To James Madison from William Marshall, 16 June 1801

From William Marshall

Charleston June 16th: 1801.


I take the liberty, at the request of a number of respectable Republicans, to address you on the subject of the vacancy wch. has taken place in the office of Chief Judge of this circuit, in consequence of the resignation of my brother in law Mr. Gaillard.1 The inclosed certificate is recommendatory of Dominick Augustin Hall Esqe2 to that office. The certificate sufficiently speaks its own respectability, tho’ probably you are unacquainted with the characters who have given it authority with their names. It is signed by the Governor, two Chancellors, two Judges of the courts of Sessions & Pleas, Mr.
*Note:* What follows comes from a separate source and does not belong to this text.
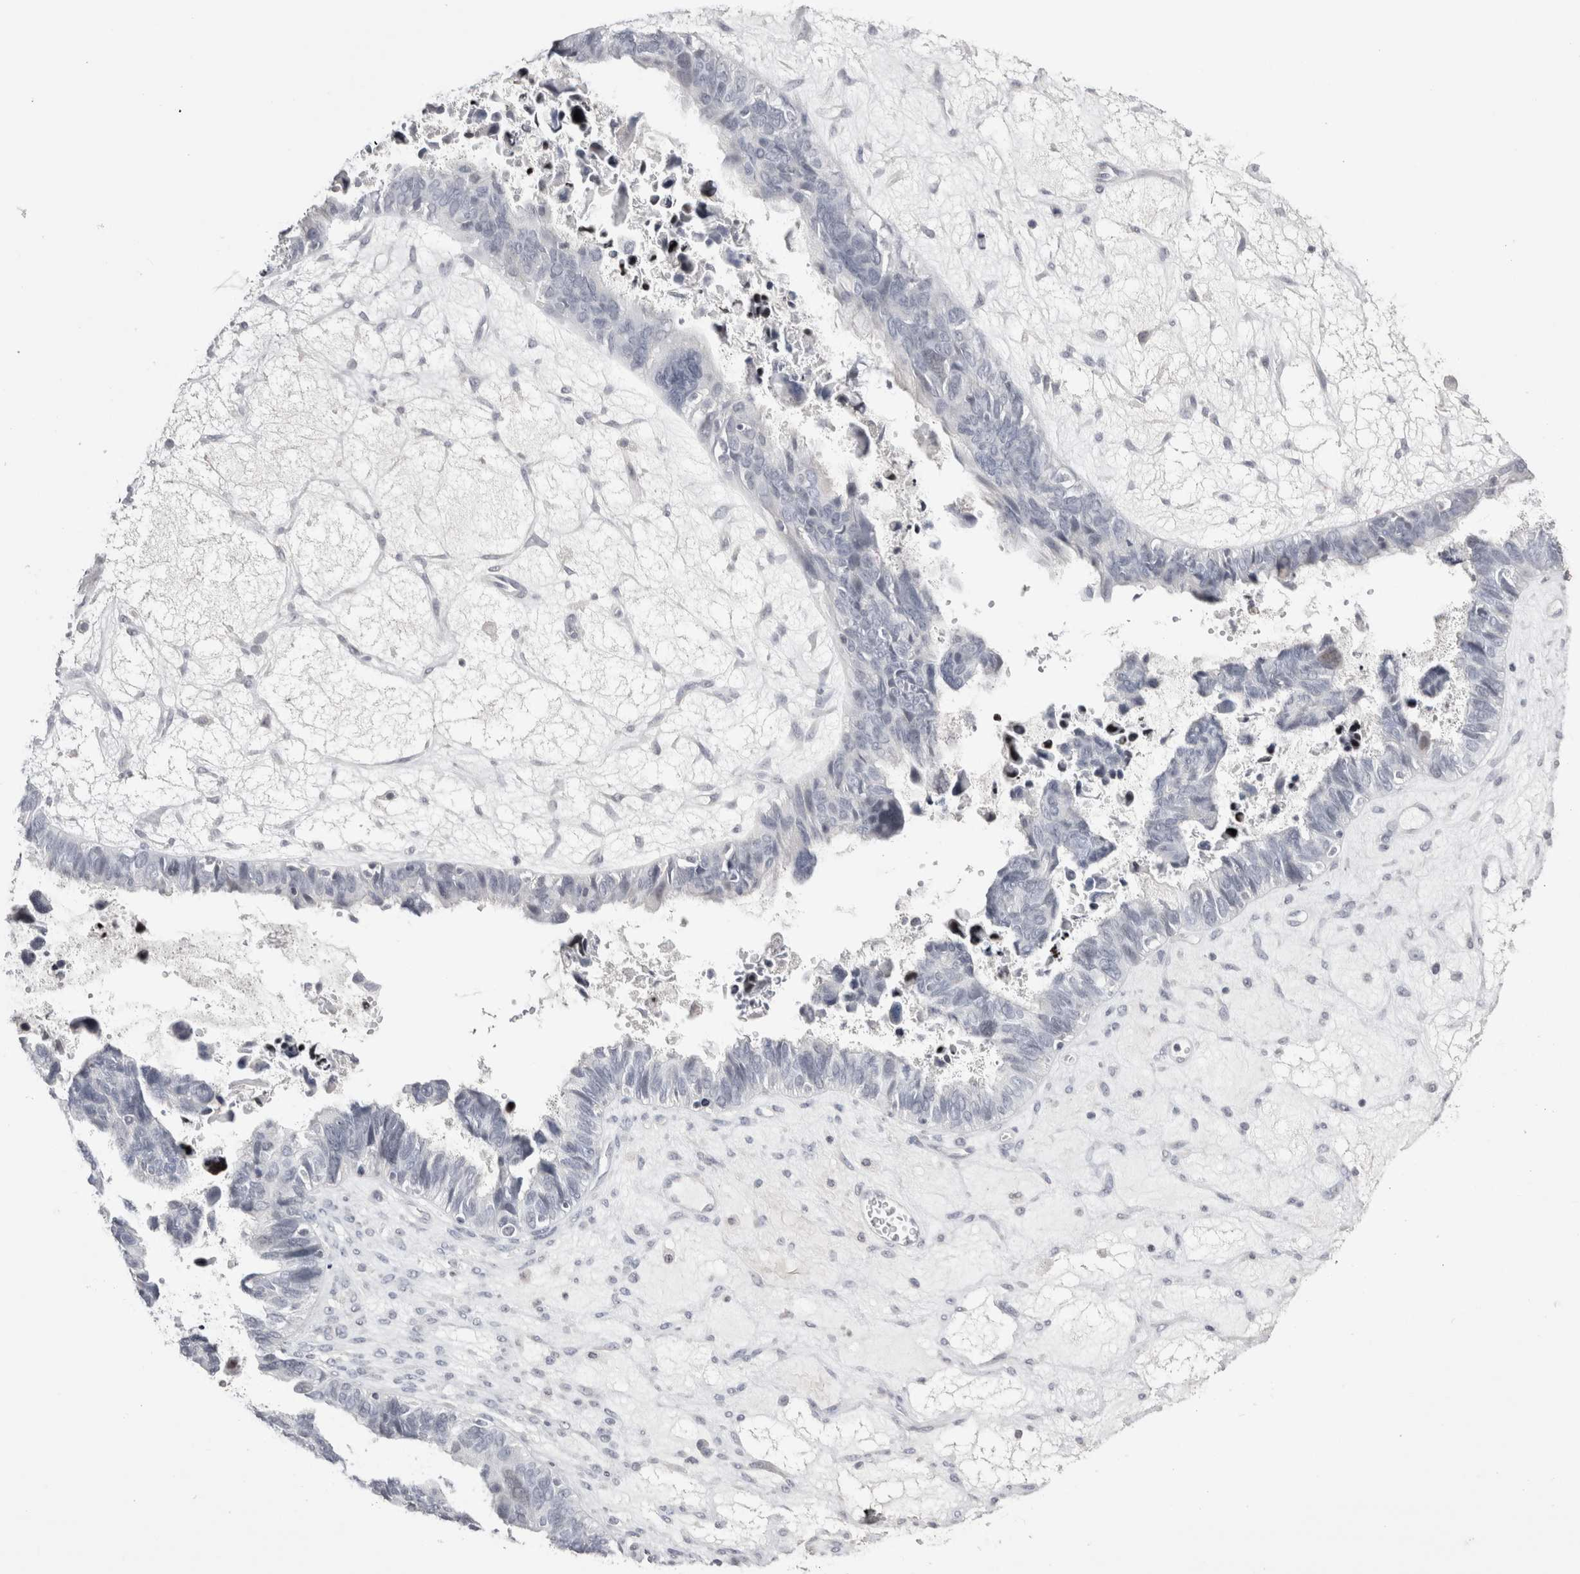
{"staining": {"intensity": "negative", "quantity": "none", "location": "none"}, "tissue": "ovarian cancer", "cell_type": "Tumor cells", "image_type": "cancer", "snomed": [{"axis": "morphology", "description": "Cystadenocarcinoma, serous, NOS"}, {"axis": "topography", "description": "Ovary"}], "caption": "A photomicrograph of serous cystadenocarcinoma (ovarian) stained for a protein demonstrates no brown staining in tumor cells.", "gene": "FNDC8", "patient": {"sex": "female", "age": 79}}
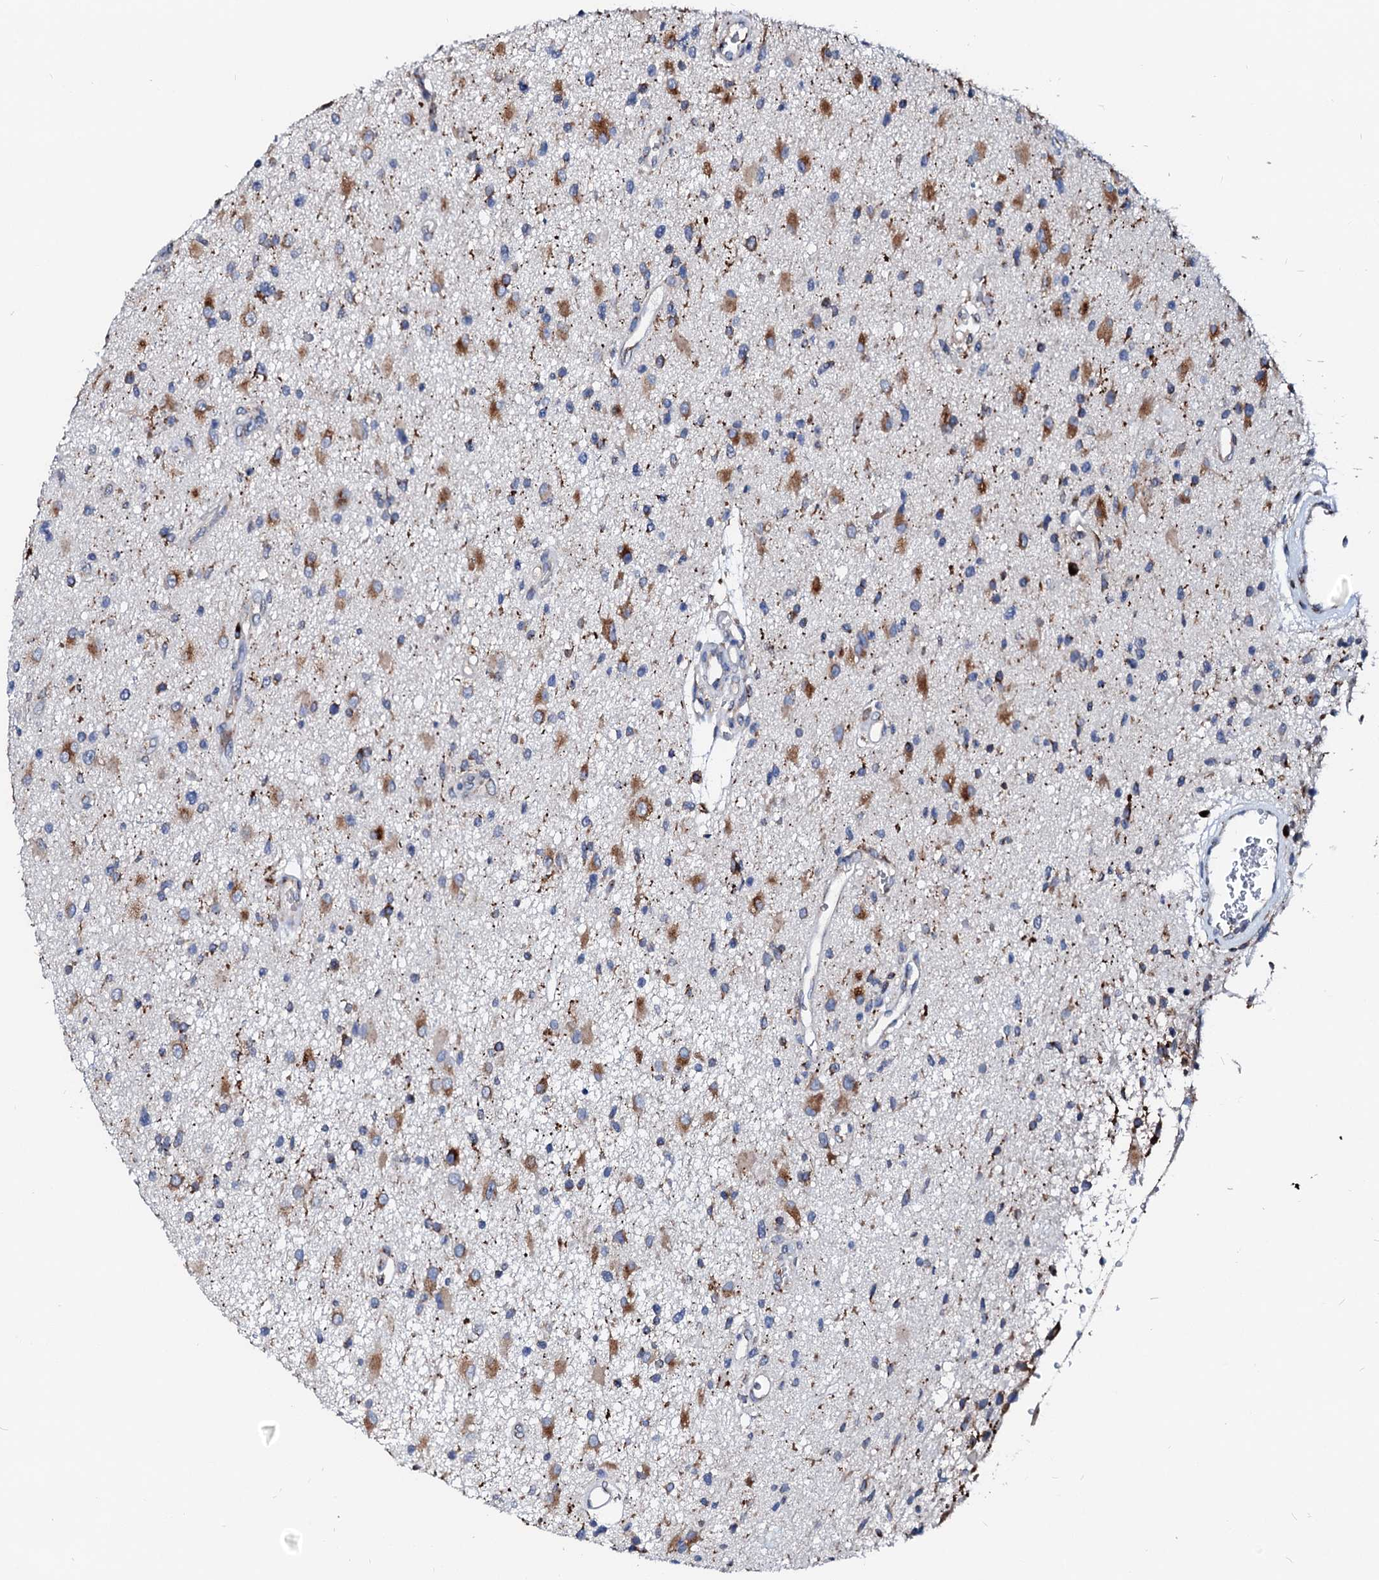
{"staining": {"intensity": "moderate", "quantity": "25%-75%", "location": "cytoplasmic/membranous"}, "tissue": "glioma", "cell_type": "Tumor cells", "image_type": "cancer", "snomed": [{"axis": "morphology", "description": "Glioma, malignant, High grade"}, {"axis": "topography", "description": "Brain"}], "caption": "Immunohistochemical staining of human glioma demonstrates moderate cytoplasmic/membranous protein staining in approximately 25%-75% of tumor cells.", "gene": "LMAN1", "patient": {"sex": "male", "age": 33}}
Gaillard the gentleman recently appointed to that office & Mr. Lee, an eminent lawyer of this state. It was not deemed proper by any means to apply to persons of different political Sentiments, but determined that it should consist of a particular selection of prominent and influential Republicans. I am requested to state, that Mr. Hall is a very meritorious man and deserves well of us here, for his steady and zealous, attachment to those interests, wch. turned the tide of opinion in this country in the late election. Like many others, he has suffered persecution for this, & has felt it severely in the rapid diminution of his practice, occasioned by the conduct of those, who carry on the most marked and bitter hostility against the partisans of the late glorious change. Mr. Hall has lately recd. a new proof of the confidence of his friends, by being elected a Republican Representative, from this city in April last, in opposition to very formidable candidates, and the whole array of force brought forward by the Federalists. I beg pardon, Sir, for having intruded so much upon you, personally unknown to you, as I am; But I could not resist the request, & the occasion must plead the excuse. I am Sir, With great respect & The Highest Consideration Yr. most Obt. St.